Recopiez à l'identique, dans le texte sur la convention successorale franco-monégasque, le passage qui s'ouvre sur les mots contenant « L'article 3 a » et se termine par « dans une entreprise. ».

====== EXTRAIT DU TEXTE

Le 2 octobre 2015, la Cour de cassation a jugé que les parts d'une société de droit monégasque, propriétaire d'immeubles situés en France, appartenant à un résident monégasque décédé en France sont soumises à l'impôt sur les successions à Monaco, et non en France. (Cour de cassation, Assemblée plénière, 2 octobre 2015, N° de pourvoi: 14-14256)
Pour mémoire, il existe une Convention signée le 1er avril 1950 entre la France et la Principauté de Monaco relative aux modalités de règlement des successions.
La Convention franco-monégasque tend à éviter les doubles impositions et à codifier les règles d'assistance en matière successorale.
L'article 2 de la convention a trait aux biens immeubles et dispose que :
1. les immeubles et droits immobiliers faisant partie de la succession d'un ressortissant de l'un des deux États contractants ne seront soumis à l'impôt sur les successions que dans l'État où ils sont situés,
2. la question de savoir si un bien ou un droit a le caractère immobilier sera résolue d'après la législation de l'État dans lequel est situé le bien considéré ou le bien sur lequel porte le droit envisagé.
L'article 3 a trait aux biens meubles corporels autres que ceux visés aux articles 4, 5 et 6 et aux billets de banques et autres espèces monétaires.
L'article 4 a trait aux bateaux et aéronefs.
L'article 5 a trait aux biens meubles corporels ou incorporels investis dans une entreprise.
L'article 6 a trait aux actions et parts sociales. Il précise : les actions ou parts sociales, fonds d'État, obligations, créances chirographaires ou hypothécaires et tous autres biens laissés par un des ressortissants de l'un des deux États auxquels ne s'appliquent pas les articles 2 à 5 seront soumis aux dispositions suivantes :
- si le de cujus était domicilié au moment de son décès dans l'un des deux États, lesdits biens ne seront soumis à l'impôt sur les successions que dans cet État,
- si le de cujus n'avait pas son domicile dans l'un des deux États, lesdits biens ne seront soumis à l'impôt sur les successions que dans l'État dont le de cujus était ressortissant au moment de son décès ; s'il était, au moment de son décès, ressortissant des deux États, chaque cas d'espèce fera l'objet de conventions particulières entre les administrations française et monégasque.
Les biens sont donc répartis en :
- article 2 immeubles,
- article 4 bateaux et aéronefs,
- article 5 biens investis dans une entreprise,
- article 3 biens meubles corporels autres que ceux visés aux articles 4, 5 et 6,
- article 6 : actions et parts sociales et biens autres.

============
====== MATÉRIEL D'ÉTUDE

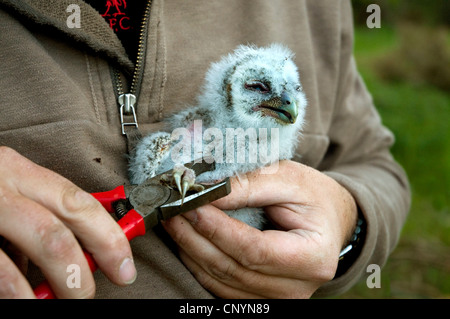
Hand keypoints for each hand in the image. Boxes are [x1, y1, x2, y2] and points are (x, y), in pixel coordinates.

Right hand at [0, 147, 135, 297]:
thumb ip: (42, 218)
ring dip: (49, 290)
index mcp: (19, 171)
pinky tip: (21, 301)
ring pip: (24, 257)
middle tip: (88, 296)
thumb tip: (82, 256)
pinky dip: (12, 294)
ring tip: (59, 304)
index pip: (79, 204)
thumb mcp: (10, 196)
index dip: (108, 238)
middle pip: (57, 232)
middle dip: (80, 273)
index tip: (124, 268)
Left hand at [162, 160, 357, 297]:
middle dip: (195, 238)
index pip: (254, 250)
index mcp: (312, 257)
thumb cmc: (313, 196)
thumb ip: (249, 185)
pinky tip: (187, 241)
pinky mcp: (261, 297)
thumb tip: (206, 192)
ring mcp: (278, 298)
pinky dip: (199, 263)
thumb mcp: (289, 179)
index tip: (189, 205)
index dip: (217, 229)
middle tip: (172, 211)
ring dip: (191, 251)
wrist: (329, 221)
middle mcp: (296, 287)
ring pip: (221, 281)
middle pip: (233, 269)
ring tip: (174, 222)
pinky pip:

============

> _CORRIGÉ CI-DESSOUS_:
L'article 3 a trait aux biens meubles corporels autres que ceux visés aux articles 4, 5 et 6 et aux billets de banques et autres espèces monétaires.
L'article 4 a trait aux bateaux et aéronefs.
L'article 5 a trait aux biens meubles corporels ou incorporels investis dans une entreprise.